KXLR
- Fairbanks, Alaska; United States;
- Broadcast area: Fairbanks, Alaska
- Frequency: 95.9 MHz
- Branding: 95.9 X-Rock

Programming
- Format: Active rock

Ownership
- Owner: Rob Ingstad; (Rob Ingstad Licenses, LLC);
- Sister stations: KCBF, KFAR, KTDZ, KWLF, KWDD

History
- First air date: 1990
- Former call signs: KRKO (1985-1987) KINQ (1987-1990)

Technical information
- Licensing authority: FCC
- Facility ID: 49622
- Class: C1
- ERP: 28,000 watts
- HAAT: 233 meters (764 ft)

Links
- Public license information: Public file; LMS;
- Webcast: KXLR Webstream
- Website: xrock959.com

= KXLR =

Radio station in Fairbanks, Alaska

KXLR (95.9 FM) is a commercial active rock music radio station in Fairbanks, Alaska.

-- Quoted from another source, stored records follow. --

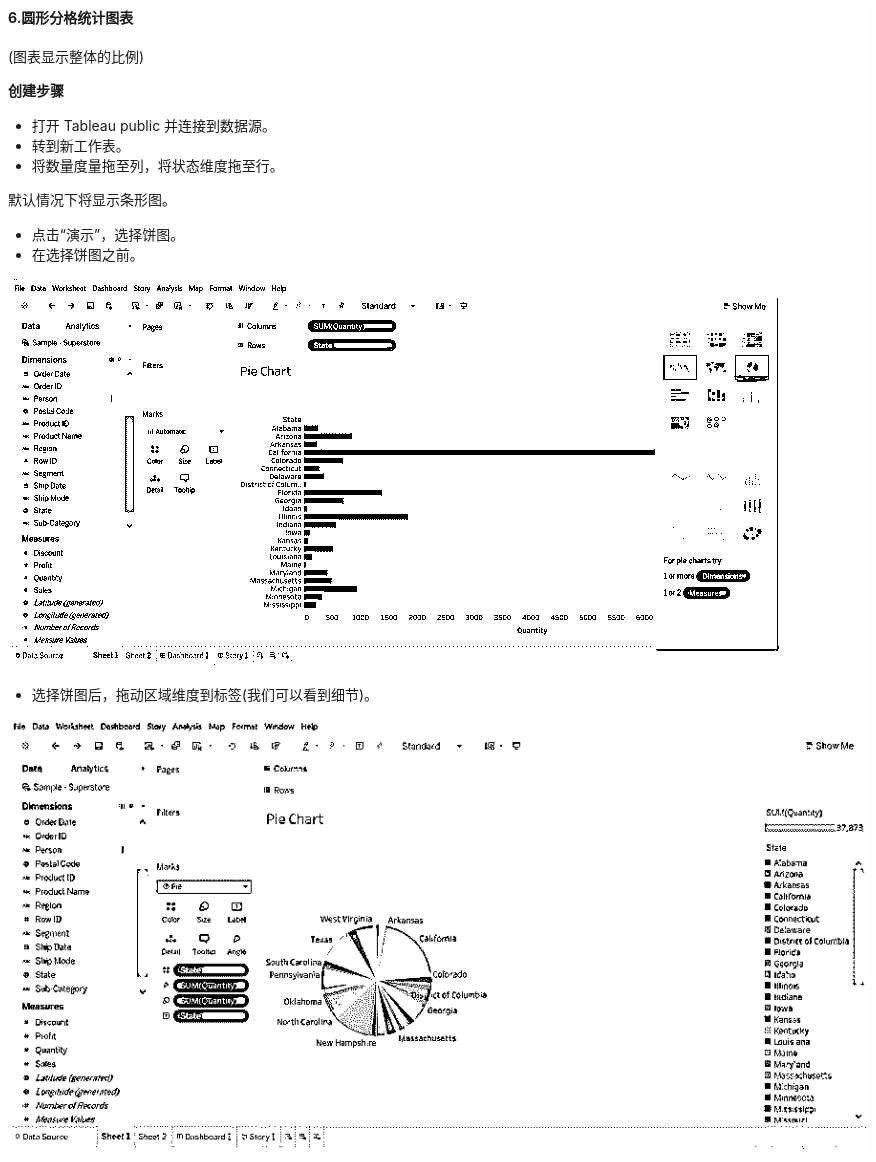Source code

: 

#### 6.圆形分格统计图表

(图表显示整体的比例)

**创建步骤**

*   打开 Tableau public 并连接到数据源。
*   转到新工作表。
*   将数量度量拖至列，将状态维度拖至行。

默认情况下将显示条形图。

*   点击“演示”，选择饼图。
*   在选择饼图之前。

![pie chart 1](img/c9cb37c488131cc1f020a679251300ee.png)



*   选择饼图后，拖动区域维度到标签(我们可以看到细节)。

![pie chart 2](img/931e28c82292f470315882fc7ae749cd.png)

It signed on the air in 1990 and was originally owned by Northern Television, the then-parent company of KTVF and KCBF.

In May 2007, KXLR switched from standard classic rock to album-oriented rock under the branding "X-Rock". The "X-Rock" branding was also on sister station KXLW in Anchorage, which is now known as 96.3 The Wolf. KXLR currently reports to Arbitron as an active rock station.